In the setting of cardiac arrest, BLS is considered the basis of resuscitation and one of the most important factors influencing survival, especially in cases of OHCA where a bystander can provide early CPR. In this setting, bystanders can immediately recognize cardiac arrest, activate the emergency medical system, and perform chest compressions [13]. Therefore, CPR training for laypersons is an important step in improving OHCA outcomes. The time and space constraints of face-to-face CL training have increased interest in online DL training, which has been complemented by recent technological innovations [10,15]. This study evaluated instructor-led online DL training in taking advantage of the benefits of instructor feedback and reduce the limitations of CL training.

Online DL can potentially reduce the required training time and resources and allow for standardization of education programs [16]. In addition, DL training has provided excellent results in terms of the initial assessment of trauma patients and is now recognized as a useful alternative for CL during the current COVID-19 pandemic [7,17]. Thus, there is increasing demand for DL BLS training, with one study identifying a 6-fold increase in enrollment and a 14-fold increase in course completion between April 2019 and April 2020 [18]. Other studies have indicated that video-based self-instruction is as effective as DL for CPR training and provided similar outcomes in terms of CPR skills (vs. CL training), with the exception of compression depth [9,19]. The suboptimal results for compression depth may be related to self-instruction without feedback, and the present study aimed to address this issue using instructor-led DL that permitted real-time feedback. The results from this strategy were generally equivalent to those of CL training, which suggests that instructor-led DL for CPR training can be as effective as CL training.

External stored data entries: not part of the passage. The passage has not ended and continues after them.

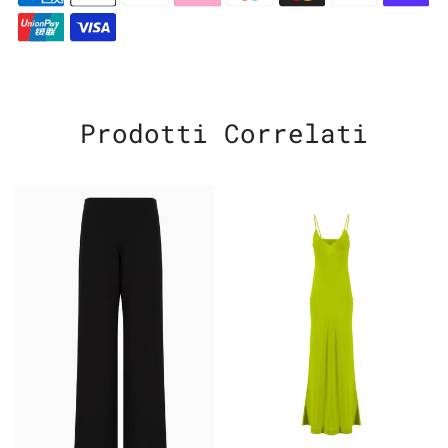
Prodotti Correlati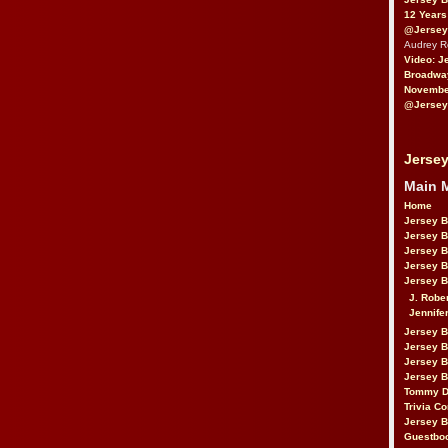
12 Years
@Jersey
Audrey 
Video: J
Broadwa
November
@Jersey
Jersey
Main 
Home
Jersey 
Jersey 
Jersey 
Jersey 
Jersey B
J. Robe
Jennife
Jersey 
Jersey B
Jersey 
Jersey B
Tommy D
Trivia Co
Jersey B
Guestbo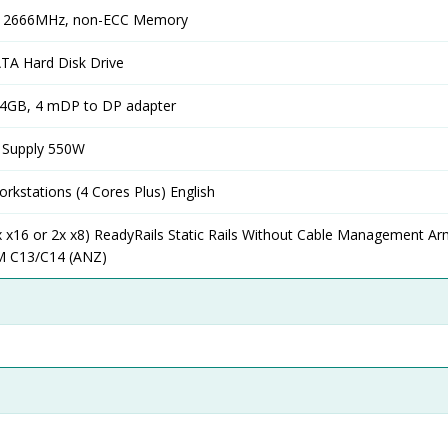
, 2666MHz, non-ECC Memory
TA Hard Disk Drive
4GB, 4 mDP to DP adapter
 Supply 550W
rkstations (4 Cores Plus) English
1x x16 or 2x x8) ReadyRails Static Rails Without Cable Management A
M C13/C14 (ANZ)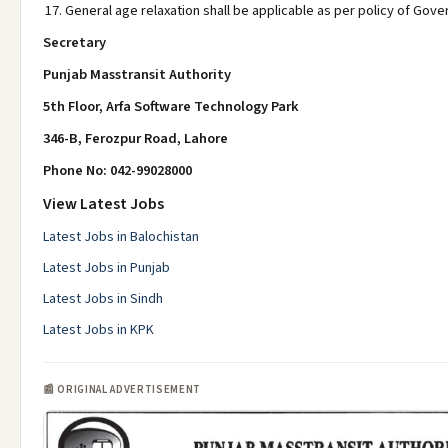
General age relaxation shall be applicable as per policy of Gov
Secretary
Punjab Masstransit Authority
5th Floor, Arfa Software Technology Park
346-B, Ferozpur Road, Lahore
Phone No: 042-99028000
View Latest Jobs
Latest Jobs in Balochistan
Latest Jobs in Punjab
Latest Jobs in Sindh
Latest Jobs in KPK
📰 ORIGINAL ADVERTISEMENT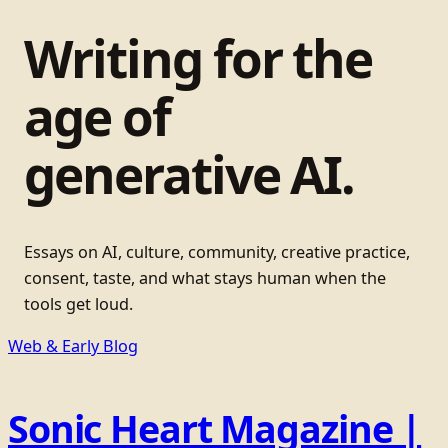
Writing for the
age of
generative AI.
Essays on AI, culture, community, creative practice,
consent, taste, and what stays human when the
tools get loud.
Web & Early Blog
Sonic Heart Magazine |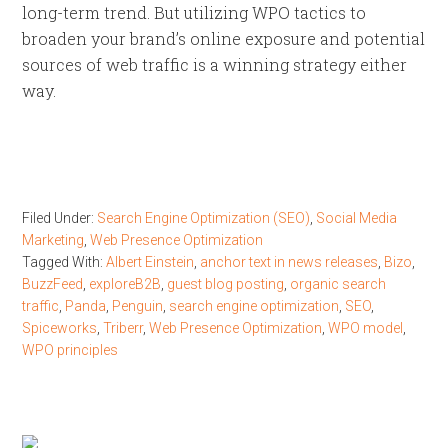
long-term trend. But utilizing WPO tactics to
broaden your brand’s online exposure and potential
sources of web traffic is a winning strategy either
way.
Filed Under:
Search Engine Optimization (SEO)
,
Social Media
Marketing
,
Web Presence Optimization
Tagged With:
Albert Einstein
,
anchor text in news releases
,
Bizo
,
BuzzFeed
,
exploreB2B
,
guest blog posting
,
organic search
traffic
,
Panda
,
Penguin
,
search engine optimization
,
SEO
,
Spiceworks
,
Triberr
,
Web Presence Optimization
,
WPO model
,
WPO principles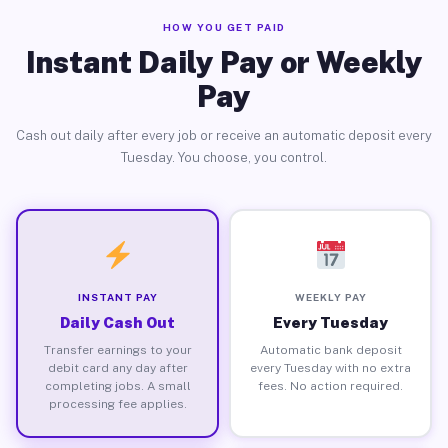
HOW YOU GET PAID
Instant Daily Pay or Weekly
Pay
Cash out daily after every job or receive an automatic deposit every
Tuesday. You choose, you control.
INSTANT PAY
WEEKLY PAY
Daily Cash Out
Every Tuesday
Transfer earnings to your
Automatic bank deposit
debit card any day after
every Tuesday with no extra
completing jobs. A small
fees. No action required.
processing fee applies.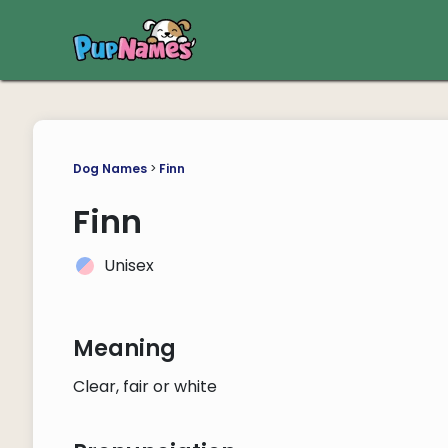
Dog Names
>
Finn
Finn
Unisex
Meaning
Clear, fair or white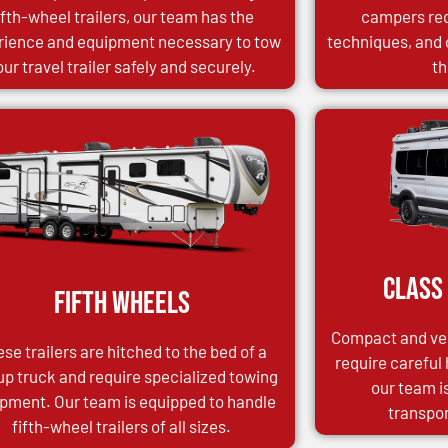
ifth-wheel trailers, our team has the
campers req
rience and equipment necessary to tow
techniques, and 
our travel trailer safely and securely.
th
Class
Fifth Wheels
Compact and ver
se trailers are hitched to the bed of a
require careful
up truck and require specialized towing
our team i
pment. Our team is equipped to handle
transpor
fifth-wheel trailers of all sizes.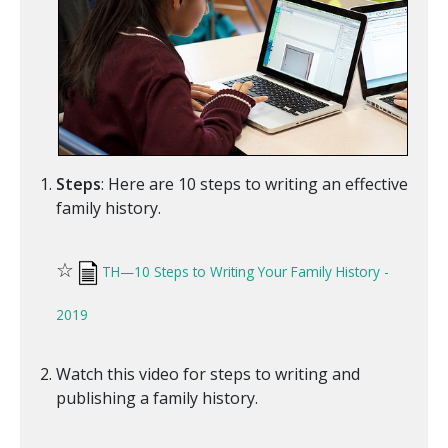
Steps
: Here are 10 steps to writing an effective
family history.
☆
TH—10 Steps to Writing Your Family History -
2019
Watch this video for steps to writing and
publishing a family history.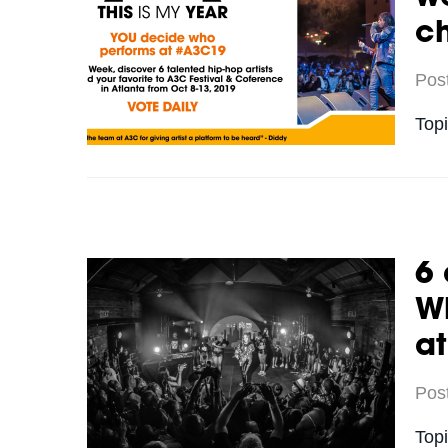
c
Pos
Top
6 
Wh
a
Pos
Top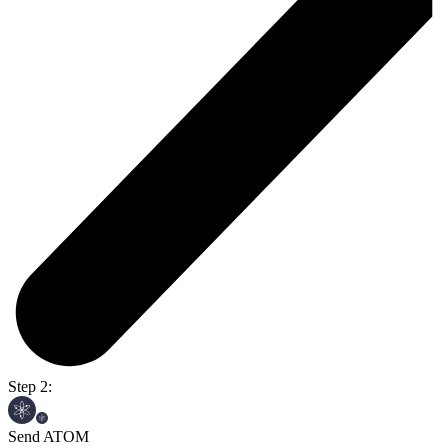
Step 2:
Send ATOM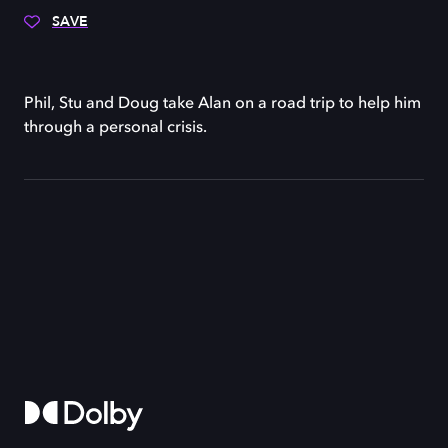
SAVE
Phil, Stu and Doug take Alan on a road trip to help him
through a personal crisis.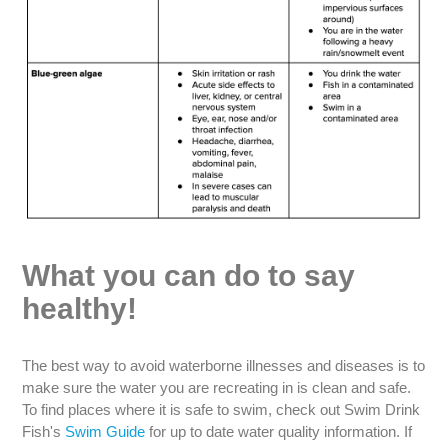
What you can do to say
healthy!
The best way to avoid waterborne illnesses and diseases is to
make sure the water you are recreating in is clean and safe.
To find places where it is safe to swim, check out Swim Drink
Fish's
Swim Guide
for up to date water quality information. If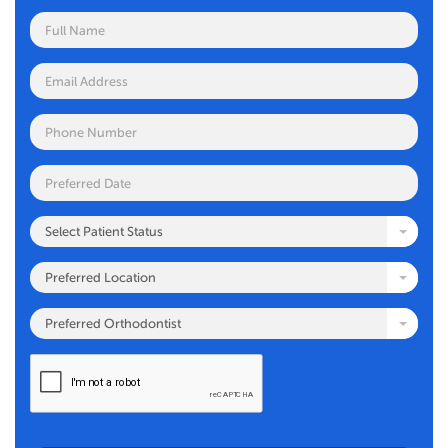
Select Patient Status
Preferred Location
Preferred Orthodontist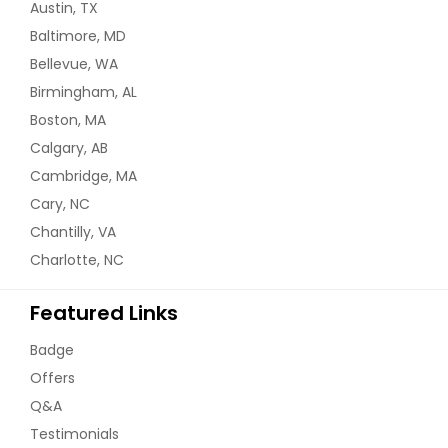
Austin, TX
Baltimore, MD
Bellevue, WA
Birmingham, AL
Boston, MA
Calgary, AB
Cambridge, MA
Cary, NC
Chantilly, VA
Charlotte, NC
Featured Links
Badge
Offers
Q&A
Testimonials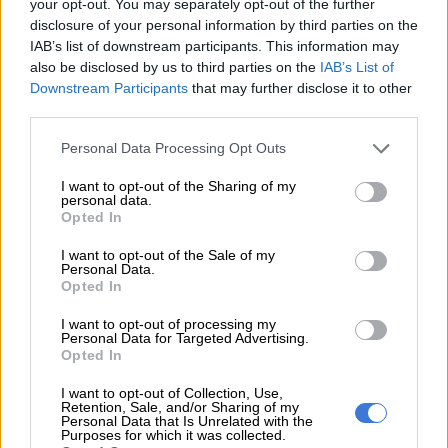
your opt-out. You may separately opt-out of the further
disclosure of your personal information by third parties on the
His projections come just days after the release of a
study
IAB’s list of downstream participants. This information may
published by the CSIR
, which found that despite a decrease in
also be disclosed by us to third parties on the
IAB’s List of
demand, load shedding in 2020 was driven by declining
Downstream Participants
that may further disclose it to other
third parties.
electricity availability.
Please note that this website/app uses one or more Google
Personal Data Processing Opt Outs
The report found the country spent more than 850 hours, or
services and may gather and store information including but
9%, of 2020 without power, thanks to load shedding
not limited to your visit or usage behaviour. You may click to
I want to opt-out of the Sharing of my
personal data.
grant or deny consent to Google and its third-party tags to
This availability is even lower this year due to the reliability
Opted In
use your data for below specified purposes in below Google
maintenance as well as unplanned outages, which means the
consent section.
I want to opt-out of the Sale of my
risk of load shedding may even be higher in coming months.
Personal Data.
Opted In
Not taking the crisis lightly
I want to opt-out of processing my
Personal Data for Targeted Advertising.
Last week, Eskom implemented
stage 2 load shedding
that
Opted In
was meant to last until 11pm on Friday.
I want to opt-out of Collection, Use,
Retention, Sale, and/or Sharing of my
But on Sunday the utility announced that stage 2 load
Personal Data that Is Unrelated with the
shedding
would continue
until 5am on Wednesday due to
Purposes for which it was collected.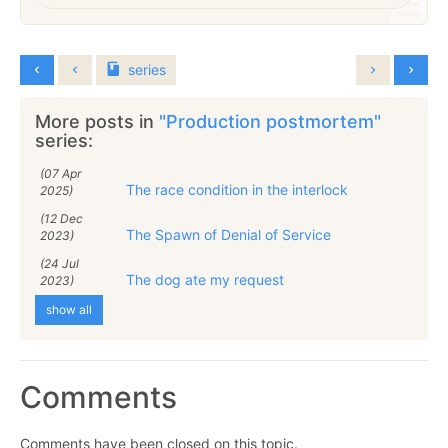
series
More posts in
"Production postmortem"
series:
(07 Apr
The race condition in the interlock
2025)
(12 Dec
The Spawn of Denial of Service
2023)
(24 Jul
The dog ate my request
2023)
show all
Comments
Comments have been closed on this topic.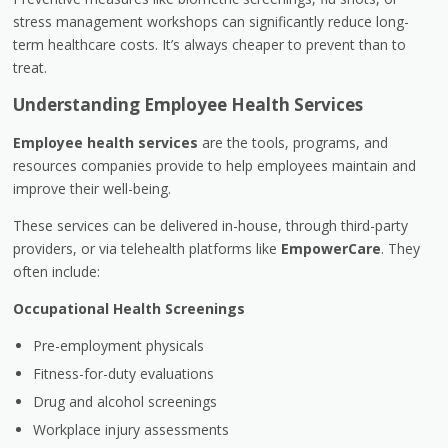
stress management workshops can significantly reduce long-
term healthcare costs. It’s always cheaper to prevent than to
treat.
Understanding Employee Health Services
Employee health services
are the tools, programs, and
resources companies provide to help employees maintain and
improve their well-being.
These services can be delivered in-house, through third-party
providers, or via telehealth platforms like
EmpowerCare
. They
often include:
Occupational Health Screenings
Pre-employment physicals
Fitness-for-duty evaluations
Drug and alcohol screenings
Workplace injury assessments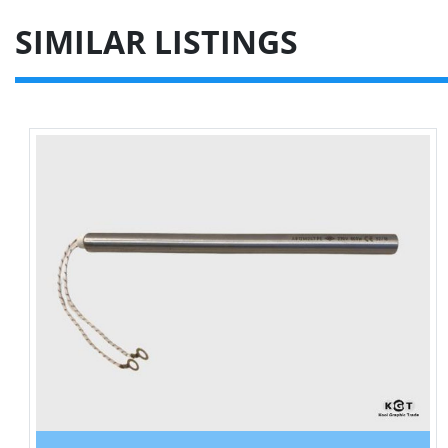
SIMILAR LISTINGS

This study had several limitations. First, the sample size was small, although the number of participants permitted adequately powered the analyses. Second, we failed to assess the student’s retention of CPR knowledge. Third, the study involved high school students, and the results might not be generalizable to adults. Fourth, the prior BLS training experience might be associated with the students’ performance. Fifth, the compression depth changes before and after the training between the two groups was only 2 mm; therefore, it may lack clinical relevance. Thus, further studies are required to address these limitations.

In conclusion, instructor-led DL was suitable for CPR training and provided generally similar outcomes to those achieved via CL training. Thus, especially in settings where face-to-face CL is not practical (e.g., during the current COVID-19 pandemic), DL may be a useful tool for delivering CPR training.